Any rule invalidated under the CRA is treated as if the rule had never taken effect. Thus, a CRA invalidation of the true lender rule would revert the law governing when a bank is acting as the “true lender” to the various pre-rule, court-created standards, many of which were divergent and sometimes inconsistent. In some cases, courts concluded that the form of the transaction alone resolves this issue. Under this analysis, the lender is the entity named in the loan agreement. In other cases, courts applied fact-intensive balancing tests, in which they considered a multitude of factors, with no dispositive factor and no predictable, bright-line standard. Still other courts applied a “predominant economic interest” test in conducting this analysis but did not necessarily consider all of the same factors or give each factor the same weight.

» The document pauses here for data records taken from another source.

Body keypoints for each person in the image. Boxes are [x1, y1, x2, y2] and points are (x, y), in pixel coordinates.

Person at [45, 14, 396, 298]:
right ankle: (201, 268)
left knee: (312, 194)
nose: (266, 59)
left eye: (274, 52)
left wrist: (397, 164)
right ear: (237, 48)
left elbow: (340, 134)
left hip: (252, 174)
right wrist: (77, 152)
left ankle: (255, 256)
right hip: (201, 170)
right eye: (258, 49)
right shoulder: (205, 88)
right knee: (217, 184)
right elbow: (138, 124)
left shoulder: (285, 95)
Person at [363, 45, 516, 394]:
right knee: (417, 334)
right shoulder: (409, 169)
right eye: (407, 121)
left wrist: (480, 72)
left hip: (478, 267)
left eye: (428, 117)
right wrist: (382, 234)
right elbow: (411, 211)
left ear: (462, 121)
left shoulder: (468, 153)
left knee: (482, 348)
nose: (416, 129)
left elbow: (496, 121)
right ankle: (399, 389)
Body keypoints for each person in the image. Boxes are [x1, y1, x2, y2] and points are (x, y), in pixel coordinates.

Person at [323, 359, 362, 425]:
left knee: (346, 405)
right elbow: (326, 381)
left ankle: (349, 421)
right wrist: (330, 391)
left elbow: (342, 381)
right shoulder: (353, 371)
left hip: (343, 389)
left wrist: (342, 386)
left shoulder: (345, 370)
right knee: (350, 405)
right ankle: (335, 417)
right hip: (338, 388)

In jurisdictions where courts have applied balancing tests—or where there is no case law—knowing which legal framework sets the parameters of usury, fees, and licensing as of the date of loan origination can be difficult. For example, federal law establishes the interest a bank may charge on any loan it makes and authorizes the bank to export that rate from the state in which it is located to borrowers in other states. While the OCC clarified last year that the permissibility of interest charged on a loan made by a bank is not affected by the subsequent sale, assignment, or other transfer of the loan (which we previously reported), the invalidation of the OCC’s true lender rule would mean that there is no uniform standard to determine if a loan is, in fact, made by a bank rather than its nonbank partner.

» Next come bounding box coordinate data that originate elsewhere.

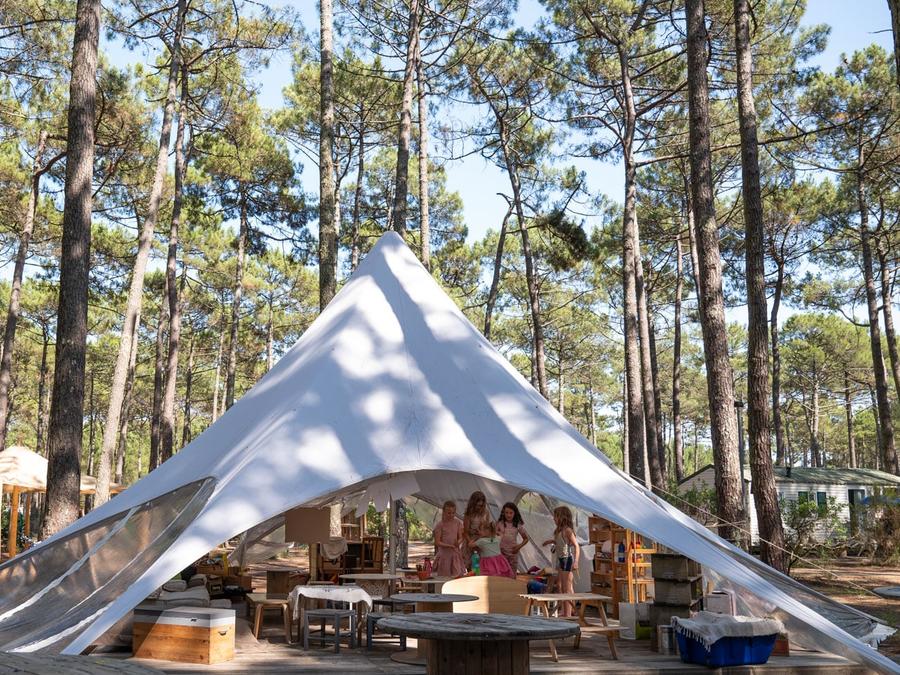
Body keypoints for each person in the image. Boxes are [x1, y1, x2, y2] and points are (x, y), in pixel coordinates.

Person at [542, 505, 579, 617]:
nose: (554, 519)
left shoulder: (568, 530)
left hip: (567, 560)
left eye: (556, 516)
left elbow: (576, 546)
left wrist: (576, 562)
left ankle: (567, 613)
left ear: (562, 517)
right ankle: (565, 611)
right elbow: (561, 543)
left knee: (566, 588)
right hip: (561, 560)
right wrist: (551, 541)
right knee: (562, 587)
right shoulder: (560, 531)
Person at [432, 500, 466, 578]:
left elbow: (461, 537)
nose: (451, 515)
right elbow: (437, 542)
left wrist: (458, 542)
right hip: (444, 555)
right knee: (444, 577)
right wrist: (448, 545)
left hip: (455, 554)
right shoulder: (440, 525)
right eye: (449, 513)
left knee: (457, 576)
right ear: (444, 512)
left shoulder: (458, 523)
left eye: (453, 513)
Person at [496, 502, 529, 574]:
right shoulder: (500, 523)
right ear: (503, 513)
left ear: (515, 513)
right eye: (506, 512)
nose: (508, 515)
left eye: (511, 513)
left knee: (512, 574)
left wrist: (518, 547)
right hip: (501, 553)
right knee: (502, 574)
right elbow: (493, 535)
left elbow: (526, 539)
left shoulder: (517, 525)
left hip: (513, 554)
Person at [463, 491, 492, 569]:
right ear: (473, 503)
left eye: (481, 505)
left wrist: (484, 536)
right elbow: (465, 532)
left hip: (481, 541)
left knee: (481, 567)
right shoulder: (468, 514)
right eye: (478, 505)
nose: (479, 507)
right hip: (470, 541)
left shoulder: (486, 512)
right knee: (471, 567)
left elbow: (487, 528)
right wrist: (471, 543)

A successful CRA invalidation of the true lender rule could substantially impact the OCC’s authority to address the true lender issue in the future because the CRA prohibits an agency from reissuing any rule previously invalided under the CRA in “substantially the same form.” While the courts have yet to adjudicate the scope of the “substantially the same form” prohibition, the standard would, at the very least, prohibit the OCC from reissuing the true lender rule in the same form or with mere cosmetic changes.
The CRA provides a faster way to repeal a rule than requiring the agency to use Administrative Procedures Act (APA) notice-and-comment procedures. However, there are drawbacks – the “substantially the same form” standard limits the agency’s ability to replace the rule and could lead to legal challenges if a new true lender rule were to be issued with insufficiently substantial changes.
We will provide additional updates if there are further developments. In the meantime, banks, fintech firms, and nonbank lenders and servicers operating under a bank partnership model should continue to structure their programs in a manner that is consistent with applicable case law in the jurisdictions where the loans are being made, and nonbank lenders should stay abreast of related state law requirements, including loan brokering and debt collector licensing requirements.